Deine Bedenken zur Versorgung der Bevölkerung während der Übergangsphase kann ich nur unterstützen. Schließlich zerschlagen die Lohnarbeiter ein funktionierendes gesellschaftlich und wirtschaftlich funktionierendes System, das bis dahin zumindest in den kapitalistisch entwickelten Ländern die Grundversorgung der Bevölkerung gewährleisten konnte. Eine Übergangsform im Sinne der Pariser Kommune muss deshalb durch entsprechende und zum gegebenen Zeitpunkt zu bestimmende Maßnahmen in der Lage sein, dass die Grundversorgung weiterhin gewährleistet ist und es vor allem nicht zu Opfern durch den Mangel an den Grundbedürfnissen, Nahrung, Unterkunft, Energie u. a. kommt. Aber die hierfür notwendige Übergangsform darf sich nicht als Staat, auch nicht als revolutionärer, gerieren, mit dem Versprechen irgendwann einmal absterben zu wollen. So eine Übergangsform darf sich nur provisorisch verstehen, mit der vorrangigen Aufgabe, die Versorgung der Menschen während der revolutionären Phase sicher zu stellen, und ansonsten darauf hinzuarbeiten, so schnell wie möglich den provisorischen Übergangsstatus zu beenden.

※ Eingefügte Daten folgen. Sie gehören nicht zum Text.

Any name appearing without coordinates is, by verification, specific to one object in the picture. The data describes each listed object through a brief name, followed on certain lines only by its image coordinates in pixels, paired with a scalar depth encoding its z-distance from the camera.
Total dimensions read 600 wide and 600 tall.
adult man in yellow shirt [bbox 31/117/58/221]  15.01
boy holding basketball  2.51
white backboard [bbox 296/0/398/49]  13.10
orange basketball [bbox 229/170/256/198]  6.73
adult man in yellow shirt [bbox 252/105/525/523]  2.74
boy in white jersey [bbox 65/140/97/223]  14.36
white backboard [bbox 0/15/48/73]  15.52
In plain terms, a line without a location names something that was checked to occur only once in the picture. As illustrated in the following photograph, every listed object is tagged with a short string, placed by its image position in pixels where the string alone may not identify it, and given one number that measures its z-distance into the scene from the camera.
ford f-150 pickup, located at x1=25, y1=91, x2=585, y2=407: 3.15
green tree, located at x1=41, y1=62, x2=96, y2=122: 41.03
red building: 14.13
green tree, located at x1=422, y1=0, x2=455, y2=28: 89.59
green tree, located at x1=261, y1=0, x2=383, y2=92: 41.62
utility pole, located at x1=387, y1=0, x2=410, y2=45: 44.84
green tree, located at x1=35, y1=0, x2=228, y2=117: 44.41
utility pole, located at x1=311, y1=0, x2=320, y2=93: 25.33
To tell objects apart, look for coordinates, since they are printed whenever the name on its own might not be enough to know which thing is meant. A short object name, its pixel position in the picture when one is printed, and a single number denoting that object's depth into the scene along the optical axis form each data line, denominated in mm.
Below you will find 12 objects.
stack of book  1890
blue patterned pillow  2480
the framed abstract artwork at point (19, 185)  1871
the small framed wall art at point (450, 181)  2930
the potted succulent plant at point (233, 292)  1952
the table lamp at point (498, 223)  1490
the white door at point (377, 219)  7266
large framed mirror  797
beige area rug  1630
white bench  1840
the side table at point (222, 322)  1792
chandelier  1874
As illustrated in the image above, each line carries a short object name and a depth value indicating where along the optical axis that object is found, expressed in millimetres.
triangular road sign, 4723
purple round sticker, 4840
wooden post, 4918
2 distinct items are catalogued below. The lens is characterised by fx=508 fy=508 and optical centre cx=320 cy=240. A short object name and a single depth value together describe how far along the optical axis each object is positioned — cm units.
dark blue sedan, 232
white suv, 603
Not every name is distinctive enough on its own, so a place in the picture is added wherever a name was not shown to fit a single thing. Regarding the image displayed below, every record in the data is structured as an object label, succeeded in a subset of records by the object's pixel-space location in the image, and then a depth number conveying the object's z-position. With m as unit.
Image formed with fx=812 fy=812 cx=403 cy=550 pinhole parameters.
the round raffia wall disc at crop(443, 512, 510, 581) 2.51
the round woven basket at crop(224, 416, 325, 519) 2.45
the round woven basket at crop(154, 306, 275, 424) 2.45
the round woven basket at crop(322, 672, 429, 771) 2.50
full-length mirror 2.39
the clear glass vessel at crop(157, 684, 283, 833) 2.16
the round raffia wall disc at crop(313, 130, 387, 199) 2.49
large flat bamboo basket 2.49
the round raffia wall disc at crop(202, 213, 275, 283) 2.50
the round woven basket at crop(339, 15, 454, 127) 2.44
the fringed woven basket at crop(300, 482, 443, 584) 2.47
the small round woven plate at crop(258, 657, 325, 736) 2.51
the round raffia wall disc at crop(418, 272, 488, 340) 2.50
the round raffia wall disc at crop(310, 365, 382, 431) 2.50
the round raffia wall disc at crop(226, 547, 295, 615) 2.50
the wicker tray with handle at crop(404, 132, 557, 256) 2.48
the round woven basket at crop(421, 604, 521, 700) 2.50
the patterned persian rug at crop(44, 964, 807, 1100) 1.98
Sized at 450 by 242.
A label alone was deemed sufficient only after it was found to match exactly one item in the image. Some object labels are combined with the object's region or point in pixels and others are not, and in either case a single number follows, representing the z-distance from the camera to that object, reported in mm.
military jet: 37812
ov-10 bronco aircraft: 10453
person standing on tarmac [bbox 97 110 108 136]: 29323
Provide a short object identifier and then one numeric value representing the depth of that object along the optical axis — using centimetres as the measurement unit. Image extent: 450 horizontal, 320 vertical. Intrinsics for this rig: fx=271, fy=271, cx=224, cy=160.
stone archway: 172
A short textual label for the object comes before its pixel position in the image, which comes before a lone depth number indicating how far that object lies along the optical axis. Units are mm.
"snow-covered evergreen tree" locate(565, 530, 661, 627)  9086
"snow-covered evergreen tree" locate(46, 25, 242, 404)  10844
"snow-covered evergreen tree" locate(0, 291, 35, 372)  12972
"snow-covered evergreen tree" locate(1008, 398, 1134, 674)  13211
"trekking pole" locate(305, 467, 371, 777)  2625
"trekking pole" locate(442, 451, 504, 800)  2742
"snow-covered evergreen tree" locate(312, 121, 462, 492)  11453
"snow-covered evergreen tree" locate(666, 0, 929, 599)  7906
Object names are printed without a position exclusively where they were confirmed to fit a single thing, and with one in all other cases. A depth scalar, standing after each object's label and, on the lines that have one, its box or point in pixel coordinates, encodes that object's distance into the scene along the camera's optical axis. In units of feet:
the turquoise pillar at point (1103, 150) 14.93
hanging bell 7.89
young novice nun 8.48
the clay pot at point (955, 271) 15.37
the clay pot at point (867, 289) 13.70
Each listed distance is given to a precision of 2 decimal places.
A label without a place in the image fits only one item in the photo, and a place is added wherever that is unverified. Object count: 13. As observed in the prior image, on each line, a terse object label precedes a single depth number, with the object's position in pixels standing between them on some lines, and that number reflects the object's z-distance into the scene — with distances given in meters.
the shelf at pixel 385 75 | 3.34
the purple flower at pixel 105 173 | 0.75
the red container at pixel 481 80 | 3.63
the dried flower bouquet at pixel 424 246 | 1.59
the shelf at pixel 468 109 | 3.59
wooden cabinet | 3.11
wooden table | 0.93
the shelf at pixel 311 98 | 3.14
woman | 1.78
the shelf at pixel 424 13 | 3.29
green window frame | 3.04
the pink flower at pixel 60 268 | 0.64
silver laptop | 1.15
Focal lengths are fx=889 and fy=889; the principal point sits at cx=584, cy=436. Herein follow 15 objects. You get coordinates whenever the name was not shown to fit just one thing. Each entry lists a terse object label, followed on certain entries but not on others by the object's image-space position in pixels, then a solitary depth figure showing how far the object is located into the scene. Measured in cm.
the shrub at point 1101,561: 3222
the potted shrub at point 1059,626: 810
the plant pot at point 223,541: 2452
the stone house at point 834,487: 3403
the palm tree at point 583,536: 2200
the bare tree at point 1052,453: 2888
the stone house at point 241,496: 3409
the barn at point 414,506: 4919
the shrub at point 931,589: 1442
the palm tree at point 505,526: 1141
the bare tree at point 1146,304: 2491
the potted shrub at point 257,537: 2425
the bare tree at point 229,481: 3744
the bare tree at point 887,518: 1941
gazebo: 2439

Eine dafür vielleicht in Frage kommende Rätedemokratie sollte mE nur im Sinne der Pariser Kommune also dezentral und antistaatlich angelegt sein und nicht auf ein auf längere Zeit angelegtes Gebilde hinauslaufen, das schließlich Staatsform annimmt, unter der das Ausbeutungsverhältnis nicht aufgehoben wäre, sondern lediglich der Staat allein anstelle des Kapitals den Selbsterhalt seiner gesellschaftlichen Basis bestimmt. Ein Zentralstaat, selbst in der Form der Rätedemokratie, muss notwendigerweise zu einem, von einem undurchsichtigen Verwaltungssystem aus Planbehörden und Kontrollinstitutionen durchsetzten, Gebilde führen, wo letztlich die Entscheidungen von Spezialisten, die völlig von den Lebensverhältnissen der „normalen“ Menschen getrennt sind, getroffen werden. Da helfen dann auch Räte nichts mehr, weil jene Spezialisten, mit ihrem Fachwissen und aufs Verwalten ausgerichteten Wissensvorsprung quasi unangreifbar sein werden. Eine „richtige Demokratie“, wie du oben anführst, ist mE in so einem Gebilde nie und nimmer möglich.

Der Ansatz einer gesellschaftliche Veränderung muss in dem entdeckt werden, was verkehrt ist. Die Lohnarbeiter müssen also vor der Übergangsphase die verkehrte Wirklichkeit richtig erkannt haben, um sie als Verkehrung aufheben zu können. Und sie müssen sich auf die positiven Erfahrungen stützen können, die sie im Klassenkampf insbesondere an ihren Orten des Lebens und der Arbeit gemacht haben, dass sie sich also auf den einfachsten Lebenszusammenhang beziehen, der für sie überschaubar und verständlich ist. Im einfachsten Lebenszusammenhang der Menschen müssen die Grundlagen einer menschlichen Gesellschaft gesehen werden.

Das muss mE der Ausgangspunkt sein, wenn mensch darüber diskutiert, ob es nach dem Bruch mit dem Kapitalismus noch eines Staates bedarf oder nicht, also auf den Punkt gebracht: ob mensch sich für ein komplexes undurchdringlich kafkaeskes Staatsmonster entscheidet oder für überschaubare dezentrale, föderale Strukturen, in denen die Lebensverhältnisse fair und durchsichtig gestaltet sind. Für letzteres ist auf jeden Fall kein Staat nötig, bedarf es keiner Lenker und Führer oder einer Avantgarde, sondern dort sind die Entscheidungen unmittelbar vom Willen derer abhängig, die an diesen Orten leben. Und dafür ist die Pariser Kommune ein hervorragendes Beispiel.